-- Begin Text excerpt --
Interesting. The VVV preset I used in my example was the Random Hall...I did reduce the modulation and ER Diffusion a bit to tame it.


----------



## Symfoniq (Dec 1, 2016)

Scamper said:


> I'm leaning towards Pro-R right now. (choosing between Pro-R, VVV, VRoom, 2C Breeze)
> Do you think the simplified controls are an issue even compared to VRoom or Breeze? Also, I'm not sure if the "Distance" setting is comparable to an "ER/Tail mix", but to me it seems like a modified "ER/Tail mix" parameter, isn't it?



The "Distance" knob in Pro-R has a noticeable effect on transients in the source. I would assume that at least part of the way this is accomplished is by increasing or decreasing early reflections. There isn't as much control over ERs in Pro-R as in PhoenixVerb and NIMBUS, but the simplicity of Pro-R definitely has a place. I would suggest demoing Pro-R to make sure the level of control is adequate for you.


----------



## Scamper (Dec 1, 2016)
-- End Text excerpt --
-- Begin Information supplied --
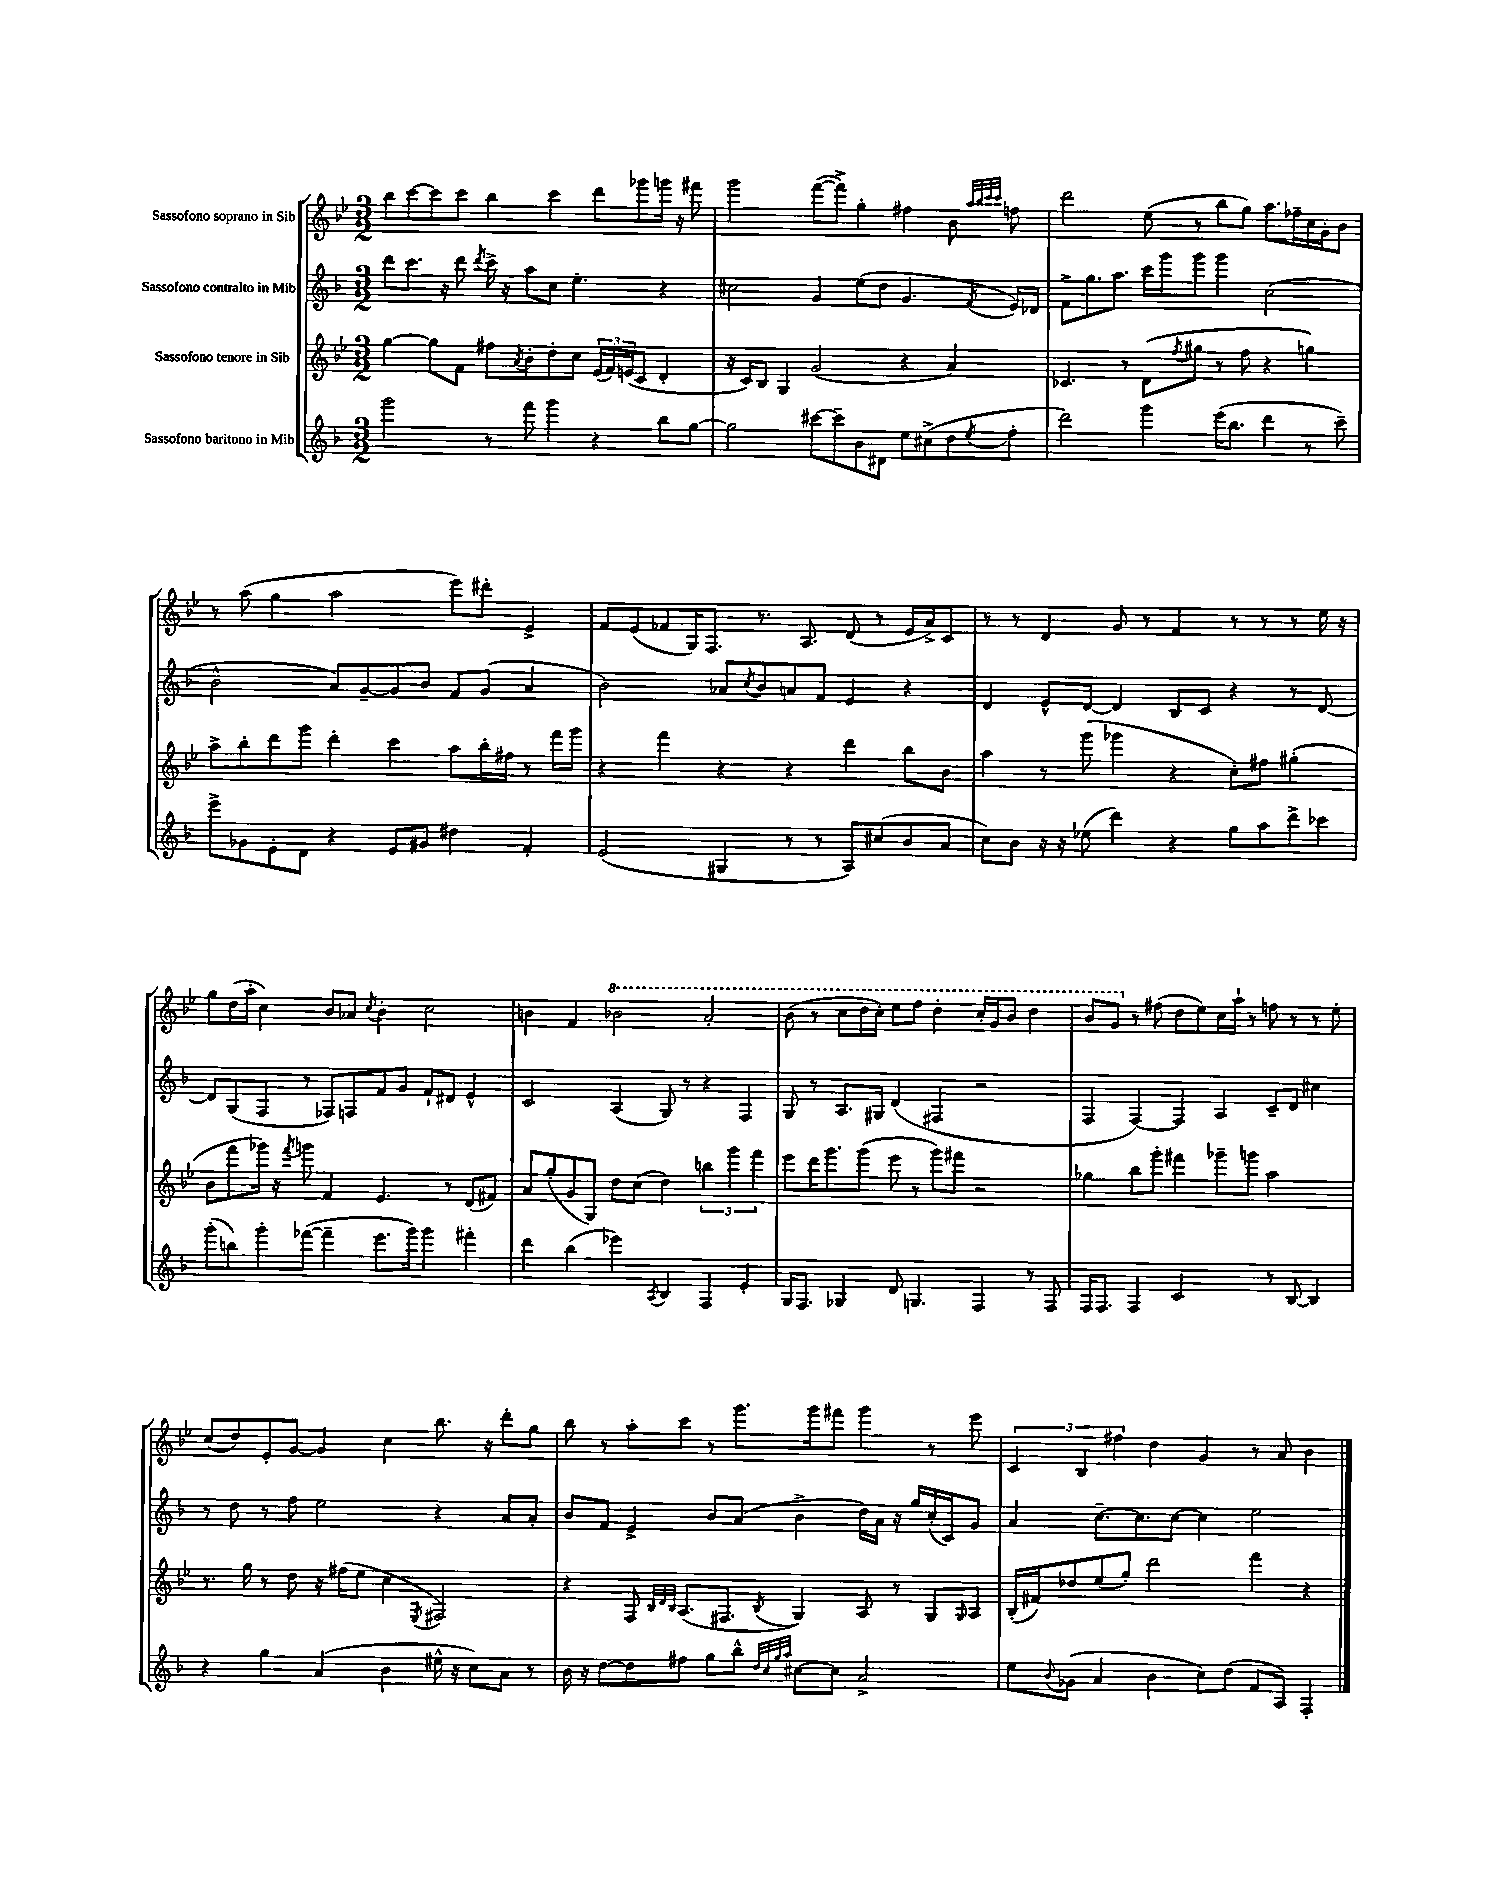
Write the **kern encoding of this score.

**kern	**kern	**kern	**kern
*part4	*part3	*part2	*part1
*staff4	*staff3	*staff2	*staff1
*I"Sassofono baritono in Mib	*I"Sassofono tenore in Sib	*I"Sassofono contralto in Mib	*I"Sassofono soprano in Sib
*clefG2	*clefG2	*clefG2	*clefG2
*k[b-]	*k[b-e-]	*k[b-]	*k[b-e-]
*M3/2	*M3/2	*M3/2	*M3/2
=9	=9	=9	=9
2ggg\	[4gg\	8ddd\L	8bb-\L
.	.	8.ccc\J	[8ccc\
.	8gg\L]	.	8ccc\]
.	.	16r	.
.	8f\J	8ddd\	8ccc\J
.	.	8qddd/	.
8r	8ff#X\L	16ccc^\	4bb-\
.	.	16r	.
.	8qa/	.	.
8fff\	8b-'\	8aa\L	.
4ggg\	8dd'\	8cc\J	4ccc\
.	8cc\J	4.ee'\	.
4r	(24e-/LL	.	8ddd\L
.	24f/)	.	.
.	(24en/J	.	.
.	8c/J	.	8ggg-X\
8bb-\L	4d'/	4r	16gggn\Jk
.	.	.	16r
[8gg\J	.	.	8fff#X\
=10	=10	=10	=10
2gg\]	16r	2cc#X\	2ggg\
.	16c/KL)	.	.
.	8B-/J	.	.
.	4G/	.	.
[8ccc#X\L	(2g/	4g/	([8fff\L
8ccc#~\]	.	.	8fff^\J])
8b-\	.	(8ee\L	4gg'\
8d#X\J	.	8dd\J	.
8ee\L	4r	4.g/	4ff#X\
(8cc#X^\	.	.	.
8dd\	4a/)	.	8b-\
.	.	.	32qqaa/LLL
.	.	.	32qqbb-/
.	.	.	32qqccc/
8qee/	.	8qf/	32qqccc/JJJ
8ff'\J	.	16e/LL)	8ffn\
.	.	16d-X/JJ	.
=11	=11	=11	=11
2ddd\)	4.c-X/	8f^\L	2ddd\
.	.	8.gg\	.
.	.	8.aa\J	.
.	8r	.	.
4ggg\	(8d\L	16ccc\LL	(8ee-\
.	.	16ggg\J	.
.	8qff/	.	.
.	8gg#X\J	8ggg\J	8r
(16eee\KL	8r	4ggg\	8bb-\L
8.bb-\J	.	.	.
.	8ff\	.	8gg\J)
4ddd\	4r	(2cc\	8.aa\L
.	.	.	16ff-X~\L
8r	4ggn\)	.	16cc\
.	.	.	16g'\J
8ccc~\)	.	.	8b-\J
!!LO:LB:g=z
=12	=12	=12	=12
8eee^\L	8aa^\L	2b-^^\	8r
8g-X\	8bb-'\	.	(8aa\
8e'\	8ddd\	.	4gg\
8d\J	8ggg\J	.	.
4r	4ddd'\	8a/L)	2aa\
.	.	[8g~/	.
8e/L	4ccc\	8g/]	.
8g#X/J	.	8b-/J	.
4dd#X\	8aa\L	8f/L	8eee-\L)
.	16bb-'\L	(8g/J	8ddd#X'\J
.	16ff#X\JJ	.	.
4f'/	8r	4a/	4e-^/
.	16fff\LL	.	.
.	16ggg\JJ	.	.
=13	=13	=13	=13
(2e/	4r	2b-\)	8f/L
.	.	.	(8e-/
.	4fff\	.	8f-X/
.	.	.	16G/K)
.	.	.	8.F/J
4G#X/	4r	8a-X/L	.
.	.	8qcc/	.
.	.	8b-/	8.r
8r	4r	8an/	.
.	.	.	8.A/
8r	.	8f/J	.
8A/L)	4ddd\	4e/	(8d/
(8cc#X/	.	.	8r
8b-/	8bb-\L	4r	16e-/LL
.	.	.	16a^/J)
8a/J	8b-\J	.	8c/J
=14	=14	=14	=14
8cc\L)	4aa\	4d/	8r
8b-\J	.	.	8r
16r	8r	8e^^/L	4d/
16r	.	.	.
(8ee-X\	(8ggg\	[8d/J	.
4ddd\)	4ggg-X\	4d/]	8g/
.	.	.	8r
4r	4r	8B-/L	4f/
.	.	8c/J	.
8gg\L	8cc'\L)	4r	8r
8aa\	8ff#X\J	.	8r
8ddd^\	(4gg#X'\	8r	8r
8ccc-X\J	.	[8d/	16ee-\
.	.	.	16r
!!LO:LB:g=z
=15	=15	=15	=15
(8ggg'\L	8b-\L	8d/L]	8gg\L
8bbn\)	8fff\	(8G/	(16dd\L
.	.	.	16aa'\JJ
8ggg'\	16ggg-X\Jk)	8F/J	4cc\)
.	16r	.	.
.	8qfff/	.	.
([8fff-X\J	8gggn\	8r	.
4fff-~\]	4f/	8F-X/L)	8b-/L
.	.	8Fn/	8a-X/J
.	.	.	8qcc/
8.eee\L	4.e-/	8f/	4b-'\
.	.	8g/J	.
16ggg\Jk)	.	.	.
4ggg\	.	8f`/L	2cc\
.	8r	8d#X/J	.
4fff#X'\	(8d/L	4e^^/	.
.	8f#X/J)	.	.
=16	=16	=16	=16
4ddd\	8a/L	2c/	4bn\
.	(8gg'/	.	.
(4bb-\	8g/	.	4f/
.	8G/J)	.	.
*	*	*	*8va
4eee-X\)	8dd\L	(4A/	2bb-X\
.	(8cc\J	.	.
8qA/	.	.	.
4B-/	4dd\)	8G/)	.
.	.	8r	.
4F/	6bbn\	4r	2aa'/
.	6ggg\	.	.
4e'/	.	4F/	.
.	6fff\	.	.
=17	=17	=17	=17
16G/KL	8eee-\L	8G/	(8bb-\
8.F/J	.	.	.
.	16ddd\K	8r	8r
.	8.ggg\	.	.
4G-X/	.	8.A/L	8ccc\L
.	(8ggg\J	.	16ddd\L
.	.	16G#X/Jk	16ccc'\JJ)
8d/	8eee-\	(4d/	8eee-\L
4.Gn/	8r	.	8fff\J
.	8ggg\L)	4F#X/	4ddd'\
.	8fff#X\J	.	.
4F/	2r	2r	16ccc'/LL
.	.	.	16gg/J
.	.	.	8bb-/J
8r	.	.	4ddd\
8F/	.	.	.
=18	=18	=18	=18
16F/KL	4gg-X\	4F/	8bb-/L
8.F/J	.	.	.
.	.	.	8gg/J
*	*	*	*X8va
4F/	8bb-\L	[4F/)	8r
.	8ggg'\J	.	(8ff#X\
2c/	4fff#X\	4F/]	8dd\L
.	.	.	8ee-\)
.	8ggg-X~\L	4A/	16cc\L
.	.	.	16aa`\JJ
.	8gggn\J	.	8r
8r	2aa\	8c~/L	8ffn\
[8B-/	.	8d/J	8r
4B-/]	.	4cc#X\	8r
.	.	.	8ee-'\
!!LO:LB:g=z
=19	=19	=19	=19
4r	8.r	8r	(8cc/L
.	.	8dd\	8dd/)
.	16gg\	.	.
4gg\	8r	8r	8e-'/
.	8dd\	8ff\	[8g/J
(4a/	16r	2ee\	4g/]
.	(16ff#X\KL	.	.
.	8ee-\J	.	.
4b-\	4cc\	.	4cc\
.	8qE-/	.	.
16ee#X^^\	2F#X/)	4r	8.bb-\
16r	.	.	.
8cc\L)	.	.	.
.	.	.	16r
8a\J	.	8a/L	8ddd'\L
8r	.	8a'/J	8gg\J
=20	=20	=20	=20
16b-\	4r	8b-/L	8bb-\
16r	.	.	.
[8dd\L	.	8f/J	8r
8dd\]	8F/	4e^/	8aa'\L
.	32qqB-/LLL	.	.
.	32qqd/	.	.
.	32qqB-/JJJ	.	.
8ff#X\J	(8.A/L	.	8ccc\J
8gg\L	.	8b-/L	8r
.	8.F#X/J	.	.
8bb-^^\J	.	(8a/J	8.ggg\L
32qqdd/LLL	.	.	.
32qqcc/	.	.	.
32qqgg/	.	.	.
32qqaa/JJJ	8qB-/	.	.
[8cc#X\L	4G/)	4b-^\	.
.	.	.	16ggg\k
8cc#\J]	.	.	8fff#X\J
2a^/	8A/	16dd\LL)	4ggg\
.	.	16a\JJ	.
.	8r	16r	.
.	.	16gg/LL	.
.	8G/L	(16cc'/	8r
.	.	16c/J)	.
.	16qqG/	.	.
.	8A/J	8g/J	8eee-\
=21	=21	=21	=21
8ee\L	(16B-'/LL	4a/	6c/
.	16f#X/J)	.	.
8qqb-/	.	.	.
(8g-X\J	8dd-X/	.	.
.	.	.	6B-/
4a/	(8ee-/	[8.cc~\L	.
.	.	.	6ff#X\
.	8gg'/J)	.	.
.	.	8.cc\]	.
4b-\	2ddd\	.	4dd\
.	.	[8cc\J	.
8cc\L)	.	4cc\]	4g/
(8dd\J	.	.	.
8f/L	4fff\	2ee\	8r
8A/J)	.	.	8a/
4F'/	4r	.	4b-\
==	==	==	==
*-	*-	*-	*-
-- End Information supplied --
◆ Tasks to perform:
A - Using the reverb forum thread, decide whether each statement below agrees with it: (i) The VVV preset used in the example was the Random Hall. (ii) Pro-R gives more control over early reflections than PhoenixVerb and NIMBUS. (iii) Symfoniq suggests demoing Pro-R. Answer yes or no for each, quoting the words of the thread that decide it.
B - Reproduce word for word the passage of the reverb forum thread from "Interesting. The VVV" to "parameter, isn't it?".

◆ Answers to each task:
A -
(i) Yes: "The VVV preset I used in my example was the Random Hall"
(ii) No: "There isn't as much control over ERs in Pro-R as in PhoenixVerb and NIMBUS"
(iii) Yes: "I would suggest demoing Pro-R to make sure the level of control is adequate for you."

B -
Interesting. The VVV preset I used in my example was the Random Hall...I did reduce the modulation and ER Diffusion a bit to tame it.


----------



## Symfoniq (Dec 1, 2016)

Scamper said:


> I'm leaning towards Pro-R right now. (choosing between Pro-R, VVV, VRoom, 2C Breeze)
> Do you think the simplified controls are an issue even compared to VRoom or Breeze? Also, I'm not sure if the "Distance" setting is comparable to an "ER/Tail mix", but to me it seems like a modified "ER/Tail mix" parameter, isn't it?